[DATA UNDER STUDY — start]

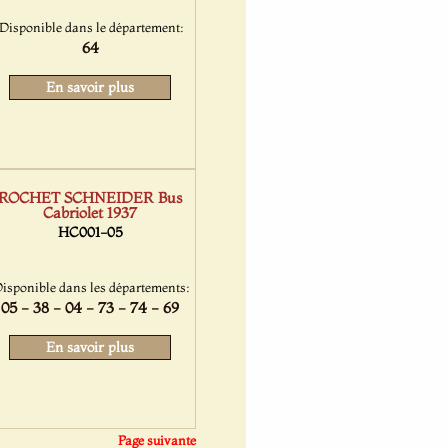
Disponible dans le département:
64
En savoir plus
ROCHET SCHNEIDER Bus
Cabriolet 1937
HC001-05
isponible dans les départements:
05 - 38 - 04 - 73 - 74 - 69
En savoir plus
Page suivante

[DATA UNDER STUDY — finish]

-- YOUR ASSIGNMENT --
The range begins at the line containing "ROCHET SCHNEIDER Bus" and ends at the last line of the entries; reproduce it exactly.

-- RESPONSE --
ROCHET SCHNEIDER Bus
Cabriolet 1937
HC001-05
isponible dans les départements:
05 - 38 - 04 - 73 - 74 - 69
En savoir plus
Page suivante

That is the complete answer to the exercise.